### Work instructions:
[1] Which usernames appear as post authors in the forum thread about adding wood to a WSM? List each one once.
[2] Can you extend the forum thread about adding wood to a WSM, picking up after the last line shown?

BEGIN Text section

# Am I adding wood to my WSM wrong?



## flyinion (May 28, 2013)

So, I've been lighting using the minion method (lump the last few times though if it matters) and will place 3 small chunks of wood along the outside of the ring in my 18.5" WSM buried about halfway down.  Once the WSM hits 225 I will throw another chunk on in the middle where I dumped the small amount of lit coals and put the meat on.  Problem is I get billowy white smoke like this.  It seems like if I don't put the chunk in the middle then I get no smoke even though I'm at temp (at least until well into the smoke when the outer chunks of charcoal have lit).  What am I doing wrong as far as setting my wood up to get the thin blue smoke from the start?


----------



## pops6927 (May 28, 2013)

On combustion, you have several elements in play bringing your wood and coal pile up to operating temp.  Moistures within the wood burning off, ignition, and so on, which causes the billowy white smoke.  Let that burn off and allow your coals to form before putting your meat on, then maintain your fire with small additions of wood which will blend in with your existing fire.  The primary thing is don't keep stoking your fire with new material constantly to keep the billowy white smoke perpetuating, which also raises your temp constantly too.  Maintain temp and consistent thin blue with small additions of wood, 1 piece at a time, controlling the burn.


----------



## fpnmf (May 28, 2013)

I put the wood in at the start..

The heavy smoke clears by the time it is ready to put the meat in..

http://www.smokingmeatforums.com/t/135116/how-i-start-and-use-my-wsm

http://www.smokingmeatforums.com/forum/thread/94076/wsm-mods

  Craig


----------



## flyinion (May 28, 2013)

END Text section
BEGIN Dataset content

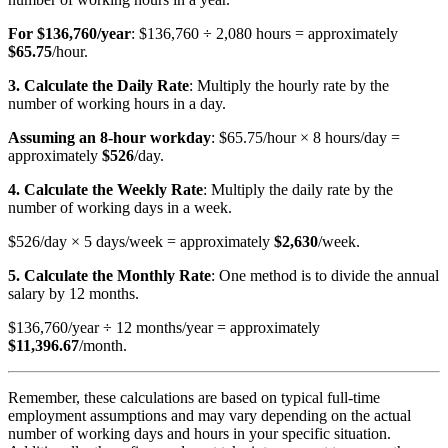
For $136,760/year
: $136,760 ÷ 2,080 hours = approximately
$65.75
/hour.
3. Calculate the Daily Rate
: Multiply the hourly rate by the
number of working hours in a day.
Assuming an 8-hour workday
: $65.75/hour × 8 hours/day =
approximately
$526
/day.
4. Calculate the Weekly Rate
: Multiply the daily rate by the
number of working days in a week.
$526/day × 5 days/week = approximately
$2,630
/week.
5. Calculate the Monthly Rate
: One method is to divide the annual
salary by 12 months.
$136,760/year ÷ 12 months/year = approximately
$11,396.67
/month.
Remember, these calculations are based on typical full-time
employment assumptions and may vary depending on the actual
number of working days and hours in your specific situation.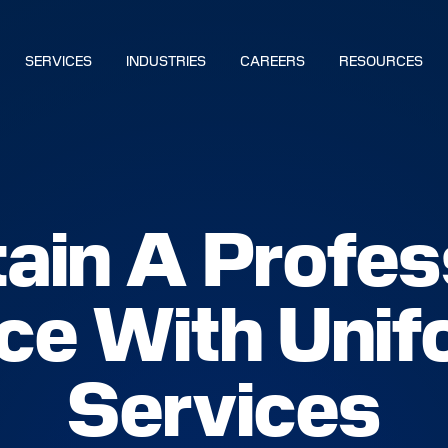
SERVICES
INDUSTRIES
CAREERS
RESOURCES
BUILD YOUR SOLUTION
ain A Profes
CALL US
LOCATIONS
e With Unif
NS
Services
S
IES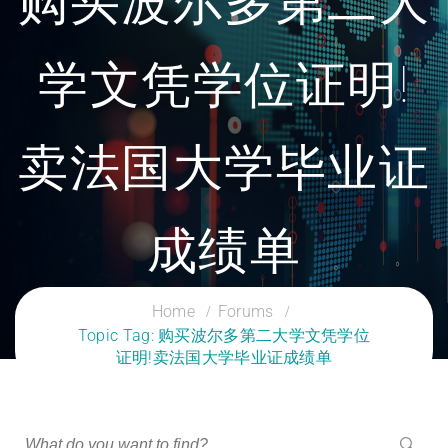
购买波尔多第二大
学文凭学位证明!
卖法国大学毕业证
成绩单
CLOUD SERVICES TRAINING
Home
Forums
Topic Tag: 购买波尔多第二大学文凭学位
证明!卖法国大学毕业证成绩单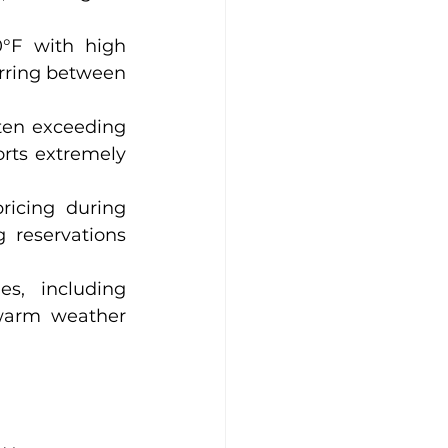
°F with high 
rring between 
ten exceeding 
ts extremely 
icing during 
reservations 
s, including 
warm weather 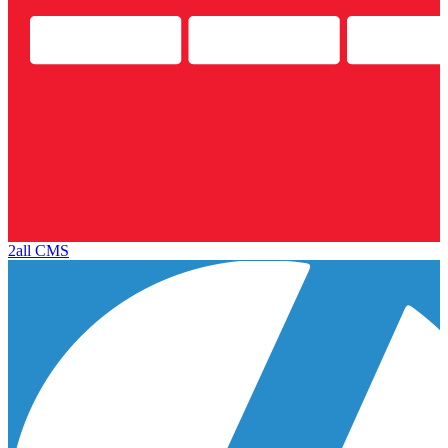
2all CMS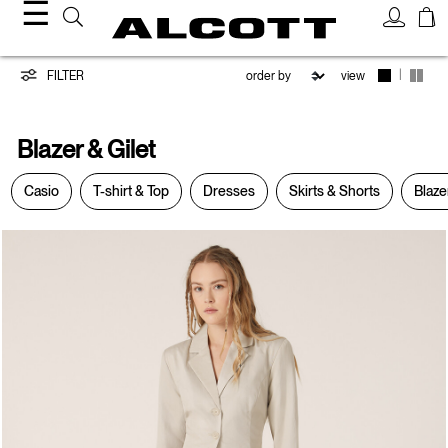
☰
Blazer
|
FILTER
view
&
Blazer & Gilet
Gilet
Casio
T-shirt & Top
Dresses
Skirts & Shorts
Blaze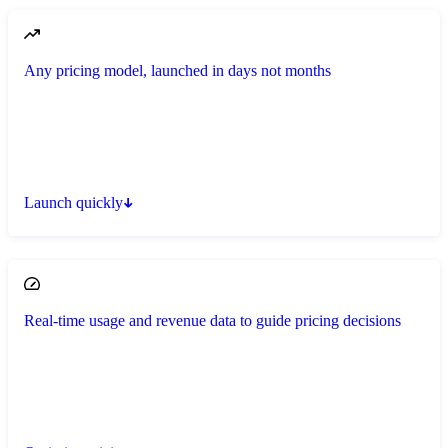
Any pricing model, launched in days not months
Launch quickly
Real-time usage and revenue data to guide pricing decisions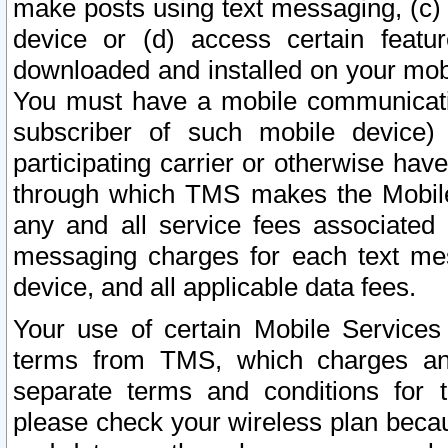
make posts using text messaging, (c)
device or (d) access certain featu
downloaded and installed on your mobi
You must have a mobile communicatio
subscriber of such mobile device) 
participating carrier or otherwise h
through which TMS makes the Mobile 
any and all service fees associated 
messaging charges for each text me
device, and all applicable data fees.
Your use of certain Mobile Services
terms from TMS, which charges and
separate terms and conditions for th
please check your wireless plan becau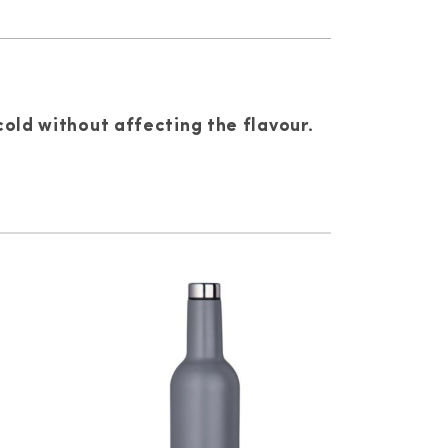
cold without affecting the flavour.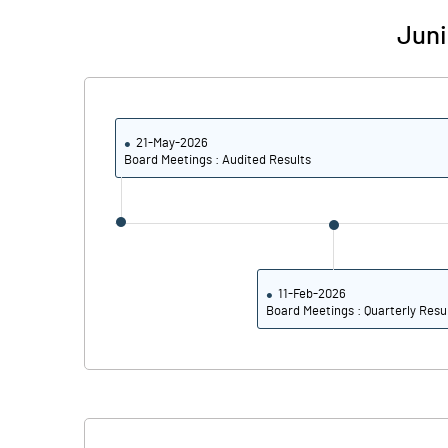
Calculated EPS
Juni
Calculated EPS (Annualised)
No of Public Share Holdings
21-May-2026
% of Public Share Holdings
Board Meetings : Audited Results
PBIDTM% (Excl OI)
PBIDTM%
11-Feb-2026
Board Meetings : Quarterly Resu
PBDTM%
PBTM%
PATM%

END Dataset content
BEGIN Dataset content

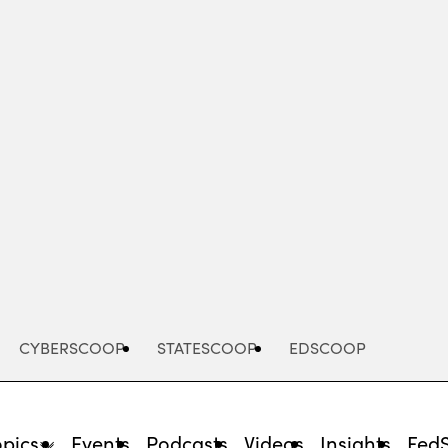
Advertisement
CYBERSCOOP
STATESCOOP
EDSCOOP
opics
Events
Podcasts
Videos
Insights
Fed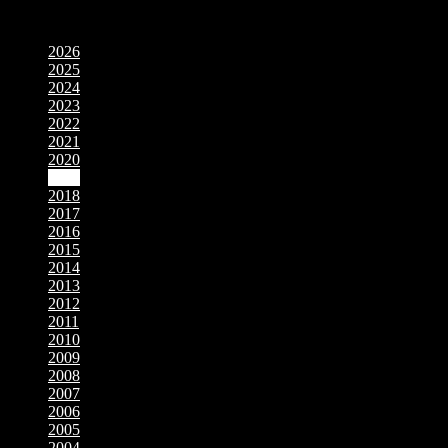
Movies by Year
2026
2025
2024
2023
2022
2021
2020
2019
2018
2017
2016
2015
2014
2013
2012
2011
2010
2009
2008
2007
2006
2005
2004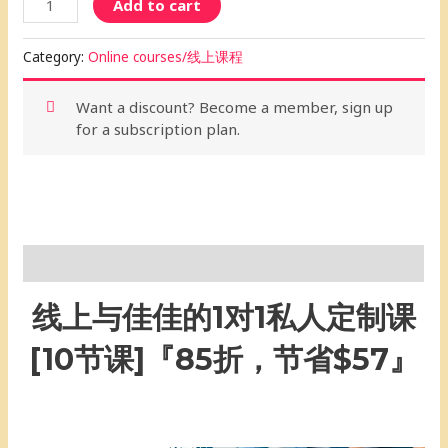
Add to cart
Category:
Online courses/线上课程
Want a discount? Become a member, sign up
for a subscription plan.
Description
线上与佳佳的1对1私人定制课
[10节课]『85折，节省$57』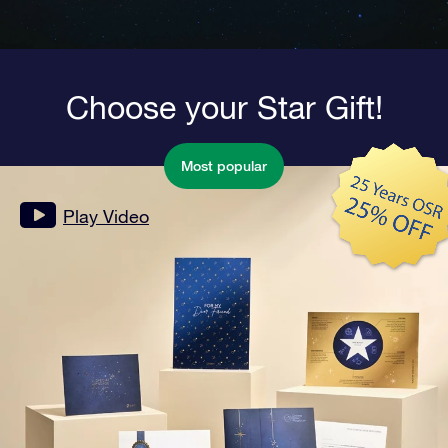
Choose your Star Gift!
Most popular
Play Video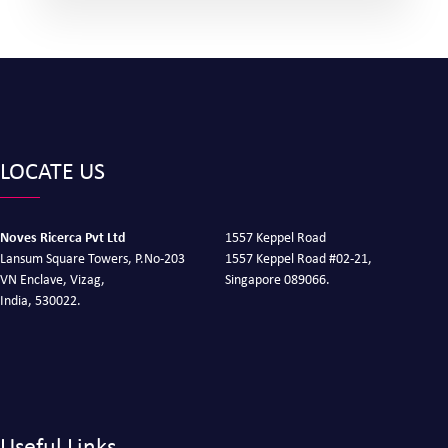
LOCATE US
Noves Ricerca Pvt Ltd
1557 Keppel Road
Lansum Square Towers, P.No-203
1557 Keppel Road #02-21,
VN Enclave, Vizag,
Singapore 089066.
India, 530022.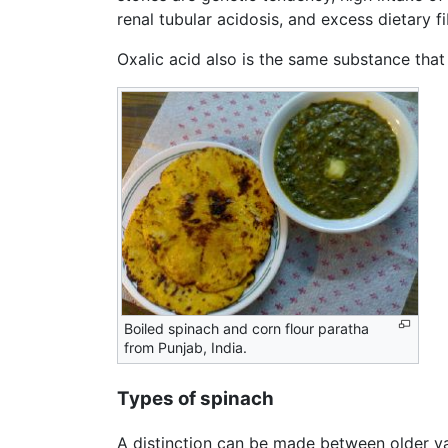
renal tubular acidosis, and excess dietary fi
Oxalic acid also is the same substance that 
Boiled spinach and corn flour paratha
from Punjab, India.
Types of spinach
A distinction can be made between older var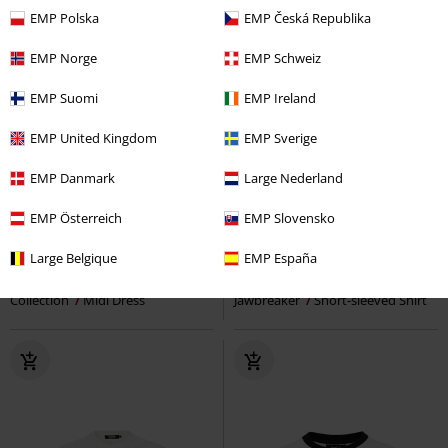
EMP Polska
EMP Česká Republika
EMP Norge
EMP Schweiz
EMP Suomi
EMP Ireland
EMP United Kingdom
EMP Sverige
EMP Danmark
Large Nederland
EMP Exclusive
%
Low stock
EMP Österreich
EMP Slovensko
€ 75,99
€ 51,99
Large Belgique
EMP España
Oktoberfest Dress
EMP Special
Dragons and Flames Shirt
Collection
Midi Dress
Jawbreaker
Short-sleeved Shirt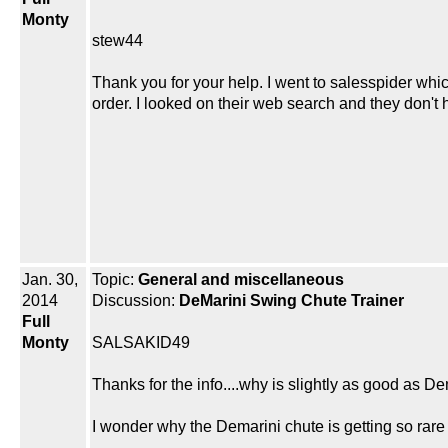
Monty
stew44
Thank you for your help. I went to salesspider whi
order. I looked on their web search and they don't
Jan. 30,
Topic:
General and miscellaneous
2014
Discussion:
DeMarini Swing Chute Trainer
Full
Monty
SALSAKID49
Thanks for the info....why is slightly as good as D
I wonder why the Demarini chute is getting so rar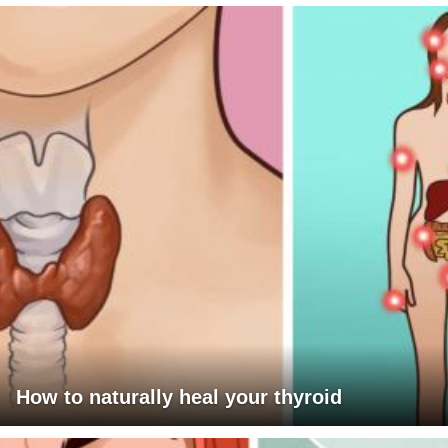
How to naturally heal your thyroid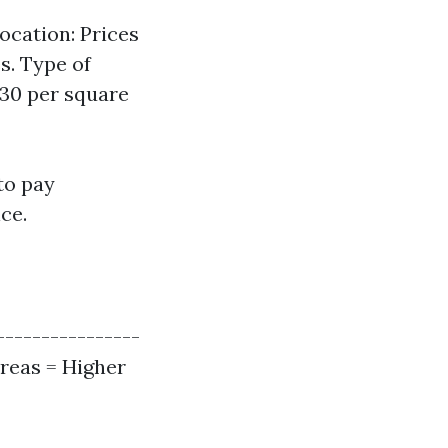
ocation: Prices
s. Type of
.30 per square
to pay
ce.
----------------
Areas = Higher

END Dataset content

### Task-by-task outputs:
[1] flyinion, pops6927, fpnmf

[2]
Thanks guys, it sounds like I need to give the smoker a good bit of time to get going after I dump the lit coals on top of the unlit then?  I.e. don't just toss the meat on when it hits 225.  I tried to work on that yesterday when doing some meat for the holiday but I still had problems.  I set up as mentioned and then tried to let it run for about 15 minutes after it hit 225 to see if I could get the temp stable first.  Then I tossed the chunk on in the middle and put the meat in.  Of course then I had white smoke.  Not sure if it's from the chunk I threw on in the middle, or the lit lump lighting the unlit stuff, or what.  

Then a few hours in (like maybe 2 or so) it seemed like all the wood at the edges had burned up too and the whole ring of lump was pretty much lit.  I had the vents nearly all closed, was around 235, and no smoke at all coming out unless I tossed a new chunk on then I got white smoke for a bit.  I think I've figured out I need to go back to briquettes though.  Maybe that's my problem, or my lump (year old bag of Royal Oak, stored in the garage) is bad.  If it's bad, I guess that problem is fixed since I dumped the last of it to set up for the 6 hour rib smoke yesterday.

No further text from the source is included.